Sunday, 24 January 2010
The calm stormy seas have been very common during this expedition. So much so that we have had to abandon our cruise track once and most other times to alter station plans working around the weather. The constant battering of the waves against the ship has also demanded a sleeping manner of heaving, tossing and turning in bed much to the chagrin of a much-required rest after a long day or night’s work. Popular inkling labors on a ‘such-is-life-at-sea’ phrase and/or ‘such-is-the-Southern-Ocean’!
However, the stormy Southern Pacific Ocean also showed a new fascia of remarkable calm never seen before during this cruise. Any discernible waves or patterns of such had ceased to exist for miles and the ocean lingered simply as a mirror of an overcast greyish day! Mountain lakes shaded by crags and hills, where time just stands still, flood into memory! Either it was a natural ‘calm before the storm’ as the cliché demands or an often conspicuous platitude of ‘calm after the storm’, owing to the then recently escaped storm, because of which we had to alter our cruise track.

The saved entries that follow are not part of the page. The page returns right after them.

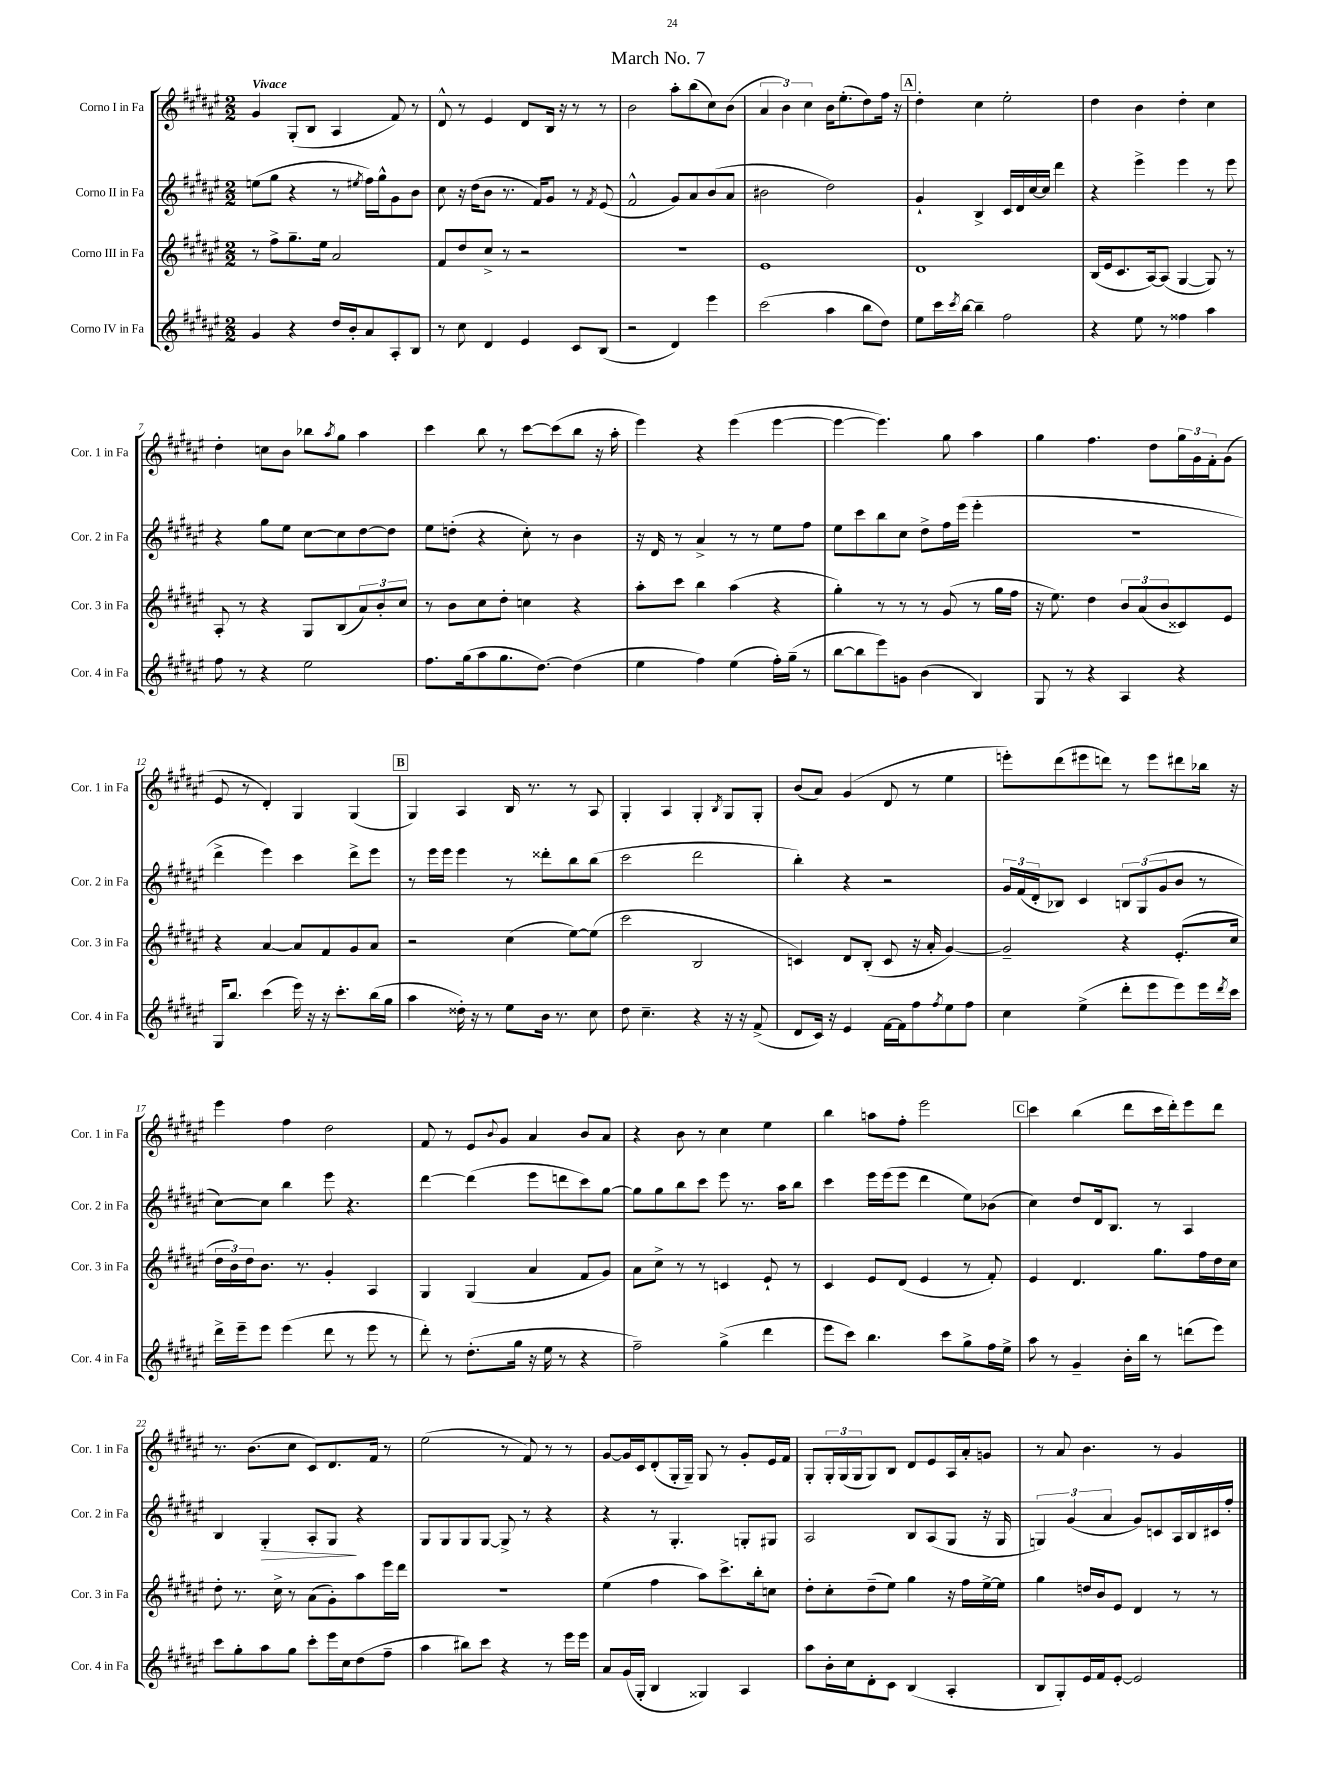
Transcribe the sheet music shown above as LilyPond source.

\header { title = "March No. 7" }
<<
\new StaffGroup <<
\new Staff = "s0" \with { instrumentName = "Corno I in Fa" shortInstrumentName = "Cor. 1 in Fa" } {
    \clef treble \key fis \major \numericTimeSignature \time 2/2 \tempo "Vivace"
    gis'4 gis8-.( b8 ais4 fis'8) r8 |
    dis'8-^ r8 eis'4 dis'8 b16 r16 r8 r8 |
    b'2 ais''8-. b''8( cis''8) b'8( |
    \tuplet 3/2 { ais'4 b'4) cis''4 } b'16 eis''8.-.( dis''8) fis''16 r16 |
    \mark \markup { \box "A" } dis''4-. cis''4 eis''2-. |
    dis''4 b'4 dis''4-. cis''4 |
    dis''4-. c''8 b'8 bes''8 \acciaccatura { ais''8 } gis''8 ais''4 |
    cis'''4 b''8 r8 cis'''8~ cis'''8( b''8 r16 ais''16-. |
    eis'''4) r4 eis'''4( eis'''4~ |
    eis'''4~ eis'''4.) gis''8 ais''4 |
    gis''4 fis''4. dis''8 \tuplet 3/2 { gis''16 gis'16 fis'16-. } gis'8( |
    eis'8 r8 dis'4-.) gis4 gis4( |
    \mark \markup { \box "B" } gis4) ais4 b16 r8. r8 ais8 |
    gis4-. ais4 gis4-. \acciaccatura { b8 } gis8 gis8-. |
    b'8( ais'8) gis'4( dis'8 r8 eis''4 |
    e'''8-.) dis'''8( eis'''8 d'''8) r8 eis'''8 dis'''8 bes''16 r16 |
    eis'''4 fis''4 dis''2 |
    fis'8 r8 eis'8 \appoggiatura { b'8 } gis'8 ais'4 b'8 ais'8 |
    r4 b'8 r8 cis''4 eis''4 |
    b''4 a''8 fis''8-. eis'''2 |
    \mark \markup { \box "C" } cis'''4 b''4( dis'''8 cis'''16 dis'''16-.) eis'''8 dis'''8 |
    r8. b'8.( cis''8 cis'8) dis'8. fis'16 r8 |
    eis''2( r8 fis'8) r8 r8 |
    gis'8~ gis'16 cis'16 dis'8-.( gis16-. gis16--) gis8 r8 gis'8-. eis'16 fis'16 |
    gis8-. \tuplet 3/2 { gis16-. gis16( gis16 } gis8) b8 dis'8 eis'8 ais16 ais'16-. g'8 |
    r8 ais'8 b'4. r8 gis'4 \bar "|." |
}
\new Staff = "s1" \with { instrumentName = "Corno II in Fa" shortInstrumentName = "Cor. 2 in Fa" } {
    \clef treble \key fis \major \numericTimeSignature \time 2/2
    e''8( gis''8 r4 r8 \acciaccatura { eis''8 } fis''16) gis''16-^ gis'8 b'8 |
    cis''8 r16 dis''16( b'8 r8. fis'16) gis'8 r8 \acciaccatura { fis'8 } eis'8( |
    fis'2-^ gis'8) ais'8 b'8( ais'8 |
    bis'2 dis''2) |
    \mark \markup { \box "A" } gis'4-! b4-> cis'16 dis'16 cis''16~ cis''16 dis'''4 |
    r4 eis'''4-> eis'''4 r8 eis'''8 |
    r4 gis''8 eis''8 cis''8~ cis''8 dis''8~ dis''8 |
    eis''8 d''8-.( r4 cis''8-.) r8 b'4 |
    r16 dis'16 r8 ais'4-> r8 r8 eis''8 fis''8 |
    eis''8 cis'''8 b''8 cis''8 dis''8-> fis''16 eis'''16( eis'''4-. |
    R1 |
    dis'''4-> eis'''4) cis'''4 dis'''8-> eis'''8 |
    \mark \markup { \box "B" } r8 eis'''16 eis'''16 eis'''4 r8 disis'''8-. b''8 b''8( |
    cis'''2 dis'''2 |
    b''4-.) r4 r2 |
    \tuplet 3/2 { gis'16 fis'16( dis'16-. } bes8) cis'4 \tuplet 3/2 { b8 gis8( gis'8 } b'8 r8 |
    cis''8~) cis''8 b''4 eis'''8 r4. |
    dis'''4~ dis'''4( eis'''8 d'''8 cis'''8) gis''8~ |
    gis''8 gis''8 b''8 cis'''8 eis'''8 r8. ais''16 b''8 |
    cis'''4 eis'''16 eis'''16( eis'''8 dis'''4 eis''8) bes'8( |
    \mark \markup { \box "C" } cis''4) dis''8 dis'16 b8. r8 ais4 |
    b4 gis4-.\> ais8-. gis8\! r4 |
    gis8 gis8 gis8 gis8~ gis8-> r8 r4 |
    r4 r8 gis4.-. g8-. gis8 |
    ais2 b8 ais8( gis8 r16 gis16 |
    \tuplet 3/2 { g4) gis'4( ais'4 } gis'8) c'8 ais16 b16 cis'16 fis''16-. \bar "|." |
}
\new Staff = "s2" \with { instrumentName = "Corno III in Fa" shortInstrumentName = "Cor. 3 in Fa" } {
    \clef treble \key fis \major \numericTimeSignature \time 2/2
    r8 fis''8-> gis''8.-- eis''16 ais'2 |
    fis'8 dis''8 cis''8-> r8 r2 |
    R1 |
    eis'1 |
    \mark \markup { \box "A" } dis'1 |
    b16( eis'16 cis'8. ais16~) ais8( gis4~ gis8) r8 |
    ais8-. r8 r4 gis8 b8( \tuplet 3/2 { ais'8) b'8-. cis''8 } |
    r8 b'8 cis''8 dis''8-. c''4 r4 |
    ais''8-. cis'''8 b''4 ais''4( r4 |
    gis''4-.) r8 r8 r8 gis'8( r8 gis''16 fis''16 |
    r16 eis''8.) dis''4 \tuplet 3/2 { b'8 ais'8( b'8 } cisis'8) eis'8 |
    r4 ais'4~ ais'8 fis'8 gis'8 ais'8 |
    \mark \markup { \box "B" } r2 cis''4( eis''8~) eis''8( |
    cis'''2 b2 |
    c'4) dis'8 b8-.( c'8 r16 ais'16-. gis'4~) |
    gis'2-- r4 eis'8.-.( cis''16 |
    \tuplet 3/2 { dis''16 b'16) dis''16 } b'8. r8. gis'4-. ais4 |
    gis4 gis4( ais'4 fis'8 gis'8) |
    ais'8 cis''8-> r8 r8 c'4 eis'8-! r8 |
    cis'4 eis'8 dis'8( eis'4 r8 fis'8-.) |
    \mark \markup { \box "C" } eis'4 dis'4. gis''8. fis''16 dis''16 cis''16 |
    dis''8-. r8. cis''16-> r8 ais'8( gis'8-.) ais''8 eis'''16 dis'''16 |
    r1 |
    eis''4( fis''4 ais''8) cis'''8.-> b''16-. c''8 |
    dis''8-. cis''8-. dis''8--( eis''8) gis''4 r16 fis''16 eis''16~-> eis''16 |
    gis''4 d''16 b'16 eis'8 dis'4 r8 r8 \bar "|." |
}
\new Staff = "s3" \with { instrumentName = "Corno IV in Fa" shortInstrumentName = "Cor. 4 in Fa" } {
    \clef treble \key fis \major \numericTimeSignature \time 2/2
    gis'4 r4 dis''16 b'16-. ais'8 ais8-. b8 |
    r8 cis''8 dis'4 eis'4 cis'8 b8( |
    r2 dis'4) eis'''4 |
    cis'''2( ais''4 b''8 dis''8) |
    \mark \markup { \box "A" } eis''8 cis'''16 \acciaccatura { cis'''8 } b''16~ b''4-- fis''2 |
    r4 eis''8 r8 fisis''4 ais''4 |
    fis''8 r8 r4 eis''2 |
    fis''8. gis''16( ais''8 gis''8. dis''8.~) dis''4( |
    eis''4 fis''4) eis''4( fis''16-.) gis''16--( r8 |
    b''8~ b''8 eis'''8) g'8 b'4( b4) |
    gis8 r8 r4 ais4 r4 |
    gis16 b''8. cis'''4( eis'''16) r16 r16 cis'''8.-. b''16( gis''16 |
    \mark \markup { \box "B" } ais''4 disis''16-.) r16 r8 eis''8 b'16 r8. cis''8 |
    dis''8 cis''4.-- r4 r16 r16 fis'8->( |
    dis'8 cis'16) r16 eis'4 fis'16~ fis'16 fis''8 \acciaccatura { fis''8 } eis''8 fis''8 |
    cis''4 eis''4->( dis'''8-. eis'''8 eis'''8) eis'''16 \acciaccatura { dis'''8 } cis'''16 |
    dis'''16-> eis'''16-- eis'''8 eis'''4( dis'''8 r8 eis'''8 r8 |
    dis'''8-.) r8 dis''8.-.( gis''16 r16 eis''16 r8 r4 |
    fis''2--) gis''4->( dis'''4 |
    eis'''8 cis'''8) b''4. cis'''8 gis''8-> fis''16 eis''16-> |
    \mark \markup { \box "C" } ais''8 r8 gis'4-- b'16-. b''16 r8 d'''8( eis'''8) |
    cis'''8 gis''8-. ais''8 gis''8 cis'''8-. eis'''16 cis''16 dis''8( fis''8-- |
    ais''4 bis''8) cis'''8 r4 r8 eis'''16 eis'''16 |
    ais'8 gis'16( gis16-. b4 gisis4) ais4 |
    ais''8 b'16-. cis''16 dis'8-. cis'8 b4( ais4-. |
    b8 gis8-.) eis'16 fis'16 eis'8~-. eis'2 \bar "|." |
}
>>
>>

Yet, such calm ambiance also provided an opportunity to reflect on the immediacy of our track to New Zealand and the rising air temperatures (of about 10° C) evident of reaching sub-tropical regions after being on sea for exactly 53 days. It is the Tuesday January 19th 2010 as I write and we arrive in New Zealand on the 25th January midnight touching the dawn of the 26th January 2010.